Combine multiple textures into a single texture atlas, where possible. Having fewer individual texture files helps to reduce memory consumption.
Use multiple textures of varying sizes to cover a mesh that doesn’t require maximum resolution everywhere.
Reducing texture information also helps to reduce your app’s memory footprint. To estimate the amount of memory an uncompressed texture consumes in bytes, use the following formula:
memory = channels × width × height × 4/3The channels parameter indicates the number of color channels in the texture. The width times the height counts total pixels in each channel. The factor of 4/3 accounts for the lower resolution variants added by the mipmapping that RealityKit automatically performs.
For example, a texture describing a base color with four channels — one for each of red, green, blue, and alpha — stored in a usdz file as a PNG with dimensions of 2048 px × 2048 px consumes a little more than 22 MB.
Maintain a modest polygon count
One way to reduce the complexity of the render is to selectively reduce the polygon count of your models. Reserve high complexity for the models, or parts of models, that the user is likely to examine most closely. Reduce the complexity of background models, or regions of lesser importance.
A reduced polygon count can be especially helpful if you have a lot of shadows in the scene.

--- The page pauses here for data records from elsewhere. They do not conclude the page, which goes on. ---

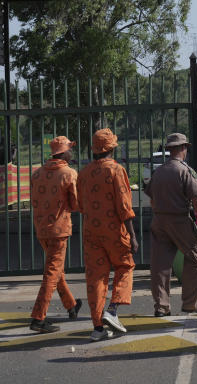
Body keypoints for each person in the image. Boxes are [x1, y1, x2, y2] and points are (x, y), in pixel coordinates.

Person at [77, 128, 138, 342]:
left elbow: (79, 204)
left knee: (95, 277)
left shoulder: (83, 173)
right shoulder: (116, 170)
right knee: (125, 266)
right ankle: (112, 310)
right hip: (114, 229)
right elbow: (124, 205)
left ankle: (98, 327)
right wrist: (132, 235)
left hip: (90, 231)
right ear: (112, 147)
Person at [145, 132, 197, 316]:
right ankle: (189, 303)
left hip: (159, 220)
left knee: (160, 266)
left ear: (169, 149)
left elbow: (152, 200)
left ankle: (161, 307)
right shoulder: (185, 170)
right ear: (183, 148)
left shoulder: (159, 171)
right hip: (179, 219)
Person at [28, 136, 82, 333]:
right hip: (59, 230)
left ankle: (71, 305)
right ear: (63, 153)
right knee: (52, 272)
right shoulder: (69, 173)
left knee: (56, 270)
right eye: (70, 149)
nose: (71, 152)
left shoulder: (37, 174)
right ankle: (38, 317)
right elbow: (76, 204)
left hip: (41, 229)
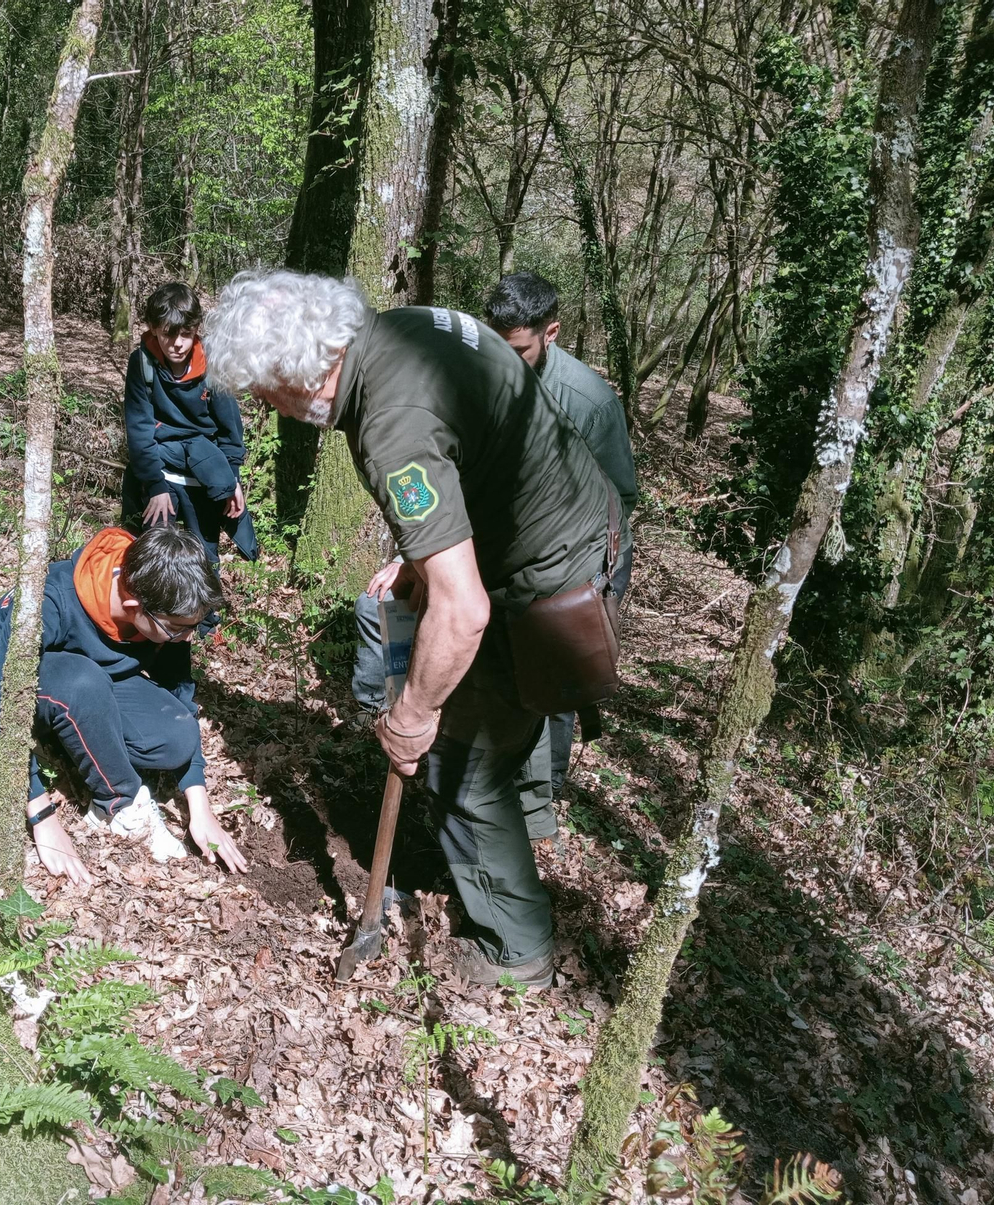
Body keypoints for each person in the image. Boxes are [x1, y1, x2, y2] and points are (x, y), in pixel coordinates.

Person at [206, 270, 626, 987]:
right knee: (480, 744)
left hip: (549, 576)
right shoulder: (400, 329)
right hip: (557, 536)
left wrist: (415, 711)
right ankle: (488, 852)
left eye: (266, 390)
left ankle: (516, 951)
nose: (269, 406)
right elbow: (468, 446)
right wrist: (417, 556)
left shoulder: (389, 419)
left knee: (461, 758)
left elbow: (462, 611)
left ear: (303, 370)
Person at [0, 524, 249, 885]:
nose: (187, 637)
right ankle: (118, 805)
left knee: (175, 735)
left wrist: (199, 806)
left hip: (89, 674)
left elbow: (178, 694)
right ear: (133, 606)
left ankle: (79, 731)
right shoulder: (53, 600)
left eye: (194, 626)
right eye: (179, 628)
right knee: (83, 681)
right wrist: (41, 815)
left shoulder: (166, 608)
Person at [484, 271, 638, 838]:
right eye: (498, 344)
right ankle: (497, 784)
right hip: (507, 547)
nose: (507, 359)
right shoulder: (483, 369)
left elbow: (618, 497)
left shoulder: (588, 401)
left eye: (519, 349)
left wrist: (594, 585)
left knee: (553, 676)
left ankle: (538, 805)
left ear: (551, 332)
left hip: (582, 555)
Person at [122, 282, 257, 573]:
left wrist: (232, 478)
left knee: (204, 560)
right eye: (169, 334)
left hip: (202, 476)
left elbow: (229, 429)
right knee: (154, 557)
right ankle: (153, 617)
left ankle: (205, 619)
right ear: (154, 329)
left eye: (186, 333)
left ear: (196, 329)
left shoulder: (211, 363)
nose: (178, 343)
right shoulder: (142, 364)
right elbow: (139, 430)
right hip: (160, 472)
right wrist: (155, 486)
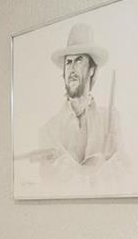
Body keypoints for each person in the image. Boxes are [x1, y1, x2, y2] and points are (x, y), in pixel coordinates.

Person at [38, 22, 119, 166]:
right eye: (68, 62)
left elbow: (126, 173)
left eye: (79, 60)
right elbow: (54, 182)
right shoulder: (49, 131)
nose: (72, 69)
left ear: (92, 70)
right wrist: (100, 162)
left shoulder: (111, 120)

Choose render effects carefully
Polygon count doesn’t affect the time needed for effects like depth of field or motion blur. Nevertheless, these effects do consume GPU time. So carefully select which effects to include by balancing your app’s visual appearance requirements against its performance constraints.
You deactivate effects by adding options like disableMotionBlur to the renderOptions option set, and activate the effect by removing the option:
// Turn off motion blur.
arView.renderOptions.insert(.disableMotionBlur)
// Turn on motion blur.
arView.renderOptions.remove(.disableMotionBlur)When you initialize a view, the system automatically inserts options to disable certain effects, depending on the GPU capabilities. But you can override this automatic selection by changing the option set at any time to suit your needs.
Experiment to figure out which combination of effects produces the best result. Be aware that disabling some of these effects can also benefit CPU utilization, specifically render thread time. For the complete list of effects that you can control, see ARView.RenderOptions.
Keep transparency and shadows to a minimum
Be careful to avoid one or more layers of transparent material appearing atop other rendered materials. This causes the fragment shader to run on the affected pixels once for each rendered layer. This is a particular problem when objects appear large in the display, affecting many pixels.
Likewise, the more lights and shadows you have in your scene, the more work the fragment shader does. Look for ways to reduce the number of distinct lights.
Simplify skeletal animations
Both skeletal animations and joint transforms result in deformer work, which runs on the GPU. This work can be very costly. Look for ways to minimize the number of joints, and the overall complexity of the animation.